----- DATASET ENTRIES -----

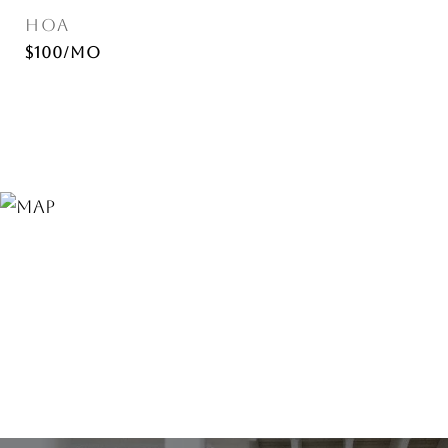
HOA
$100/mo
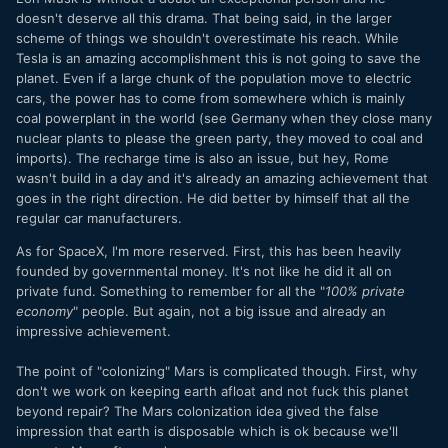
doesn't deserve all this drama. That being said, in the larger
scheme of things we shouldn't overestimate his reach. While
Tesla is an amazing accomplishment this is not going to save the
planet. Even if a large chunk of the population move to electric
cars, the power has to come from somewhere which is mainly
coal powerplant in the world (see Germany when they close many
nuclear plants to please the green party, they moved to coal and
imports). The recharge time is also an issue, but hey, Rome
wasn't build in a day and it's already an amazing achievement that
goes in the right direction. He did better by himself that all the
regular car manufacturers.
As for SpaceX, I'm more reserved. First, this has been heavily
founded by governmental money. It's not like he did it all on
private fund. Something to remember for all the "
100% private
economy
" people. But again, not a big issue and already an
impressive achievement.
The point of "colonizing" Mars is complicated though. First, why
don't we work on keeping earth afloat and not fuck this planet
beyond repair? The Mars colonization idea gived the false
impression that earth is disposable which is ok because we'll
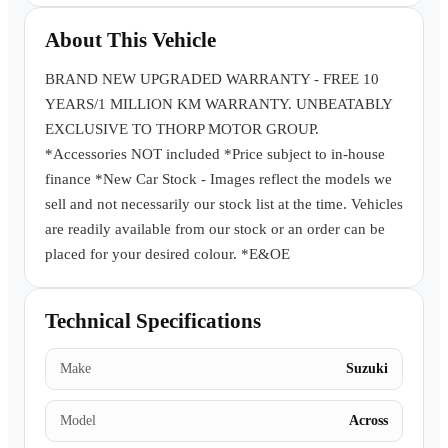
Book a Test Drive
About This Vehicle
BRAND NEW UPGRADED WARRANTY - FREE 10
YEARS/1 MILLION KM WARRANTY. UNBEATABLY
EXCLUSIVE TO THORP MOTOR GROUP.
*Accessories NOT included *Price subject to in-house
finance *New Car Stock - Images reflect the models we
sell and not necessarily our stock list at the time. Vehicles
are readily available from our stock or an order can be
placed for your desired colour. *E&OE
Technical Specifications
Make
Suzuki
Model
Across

-----
----- DATASET ENTRIES -----

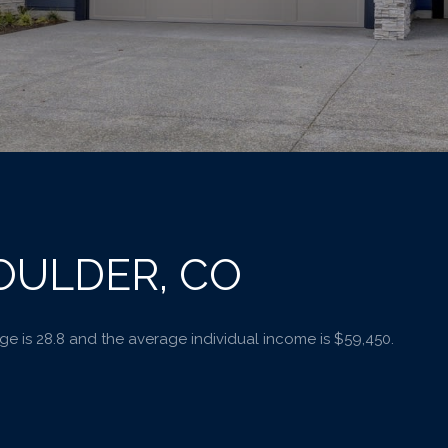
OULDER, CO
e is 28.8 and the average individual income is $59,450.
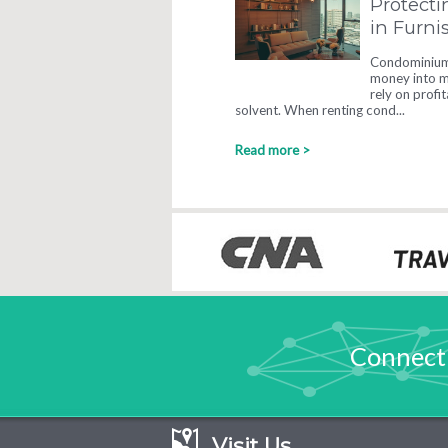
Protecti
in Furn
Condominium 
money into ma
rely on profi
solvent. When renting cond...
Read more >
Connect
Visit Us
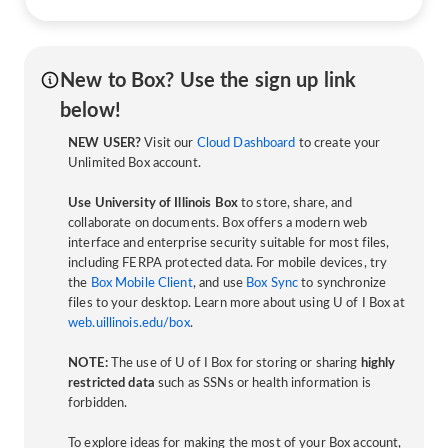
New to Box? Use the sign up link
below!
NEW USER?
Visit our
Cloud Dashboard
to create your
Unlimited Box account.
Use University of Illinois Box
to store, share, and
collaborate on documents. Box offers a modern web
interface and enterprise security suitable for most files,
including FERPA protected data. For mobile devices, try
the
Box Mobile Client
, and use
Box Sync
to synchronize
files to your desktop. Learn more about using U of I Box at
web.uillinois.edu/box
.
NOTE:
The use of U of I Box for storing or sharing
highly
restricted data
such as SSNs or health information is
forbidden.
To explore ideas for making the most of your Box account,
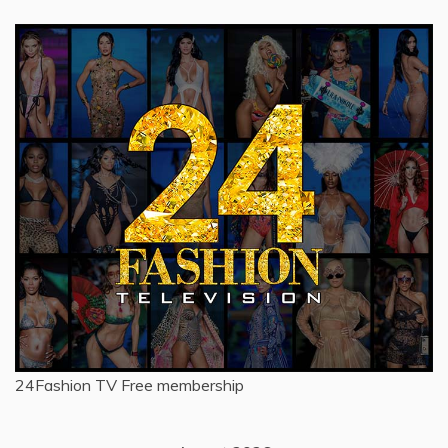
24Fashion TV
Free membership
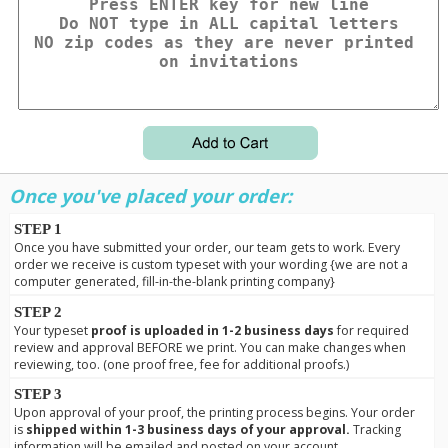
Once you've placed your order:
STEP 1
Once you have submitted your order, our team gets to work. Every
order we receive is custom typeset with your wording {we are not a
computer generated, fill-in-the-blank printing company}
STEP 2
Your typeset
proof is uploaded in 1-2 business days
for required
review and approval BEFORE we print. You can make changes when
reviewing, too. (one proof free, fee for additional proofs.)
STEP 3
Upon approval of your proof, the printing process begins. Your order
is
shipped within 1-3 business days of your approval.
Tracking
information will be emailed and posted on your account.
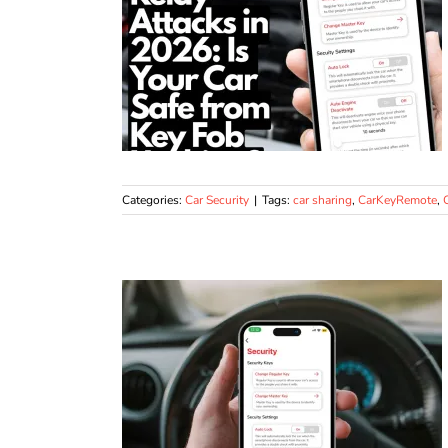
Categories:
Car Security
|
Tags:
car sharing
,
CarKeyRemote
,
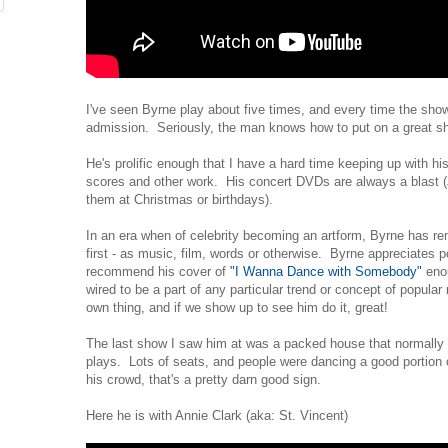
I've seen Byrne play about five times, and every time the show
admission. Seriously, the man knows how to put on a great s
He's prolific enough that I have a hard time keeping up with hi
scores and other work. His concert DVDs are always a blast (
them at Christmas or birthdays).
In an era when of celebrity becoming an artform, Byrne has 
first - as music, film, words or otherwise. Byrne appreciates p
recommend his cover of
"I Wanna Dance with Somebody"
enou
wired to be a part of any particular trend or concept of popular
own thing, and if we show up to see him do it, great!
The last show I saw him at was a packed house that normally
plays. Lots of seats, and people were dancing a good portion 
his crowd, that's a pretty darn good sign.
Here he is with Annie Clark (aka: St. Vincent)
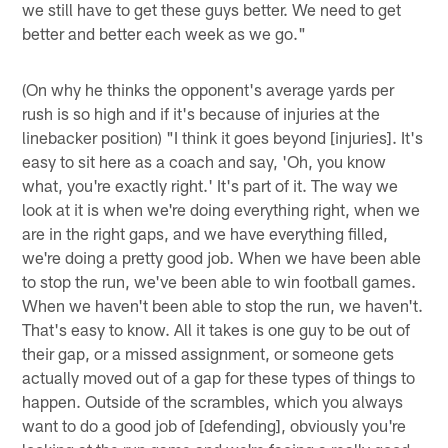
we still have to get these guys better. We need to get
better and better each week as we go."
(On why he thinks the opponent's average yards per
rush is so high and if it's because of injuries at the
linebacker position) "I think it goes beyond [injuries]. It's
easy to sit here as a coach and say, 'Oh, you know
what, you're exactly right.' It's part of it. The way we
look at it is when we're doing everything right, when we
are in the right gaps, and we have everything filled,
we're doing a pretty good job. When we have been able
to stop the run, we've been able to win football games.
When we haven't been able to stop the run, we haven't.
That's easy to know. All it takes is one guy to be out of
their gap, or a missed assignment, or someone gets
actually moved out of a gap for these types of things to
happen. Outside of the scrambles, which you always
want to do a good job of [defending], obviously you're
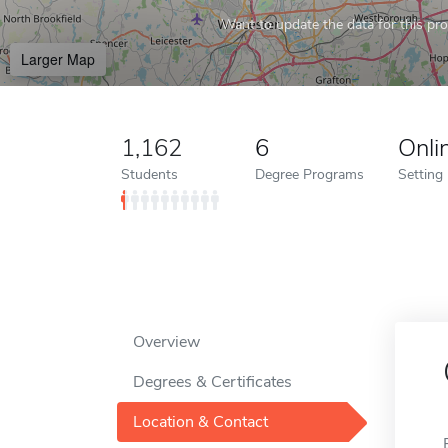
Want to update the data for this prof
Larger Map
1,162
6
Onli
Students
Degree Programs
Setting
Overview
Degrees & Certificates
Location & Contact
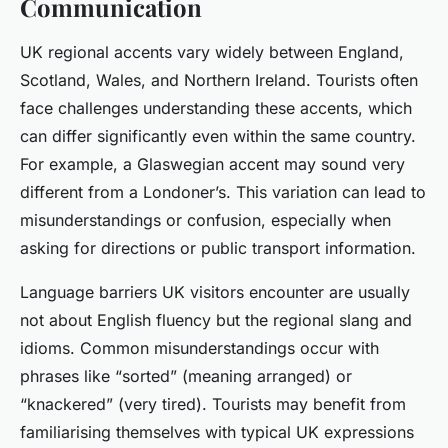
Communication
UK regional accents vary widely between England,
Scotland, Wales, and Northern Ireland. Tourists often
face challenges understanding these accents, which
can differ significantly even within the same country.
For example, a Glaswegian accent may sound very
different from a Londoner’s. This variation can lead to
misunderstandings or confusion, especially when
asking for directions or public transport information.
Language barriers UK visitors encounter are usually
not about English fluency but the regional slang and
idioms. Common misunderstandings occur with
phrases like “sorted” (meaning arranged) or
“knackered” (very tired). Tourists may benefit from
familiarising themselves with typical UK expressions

-----

*REQUIRED WORK*
Reproduce the listing line for line, starting with the line that contains "Want to update the data for this prof" and continuing through the line that contains "familiarising themselves with", with both of those lines included. Leave the picture markers out of the output.

*ANSWER TO THIS PROBLEM*
Want to update the data for this prof
Larger Map
1,162
6
Onli
Students
Degree Programs
Setting
Overview
Degrees & Certificates
Location & Contact
Communication
UK regional accents vary widely between England,
Scotland, Wales, and Northern Ireland. Tourists often
face challenges understanding these accents, which
can differ significantly even within the same country.
For example, a Glaswegian accent may sound very
different from a Londoner’s. This variation can lead to
misunderstandings or confusion, especially when
asking for directions or public transport information.
Language barriers UK visitors encounter are usually
not about English fluency but the regional slang and
idioms. Common misunderstandings occur with
phrases like “sorted” (meaning arranged) or
“knackered” (very tired). Tourists may benefit from
familiarising themselves with typical UK expressions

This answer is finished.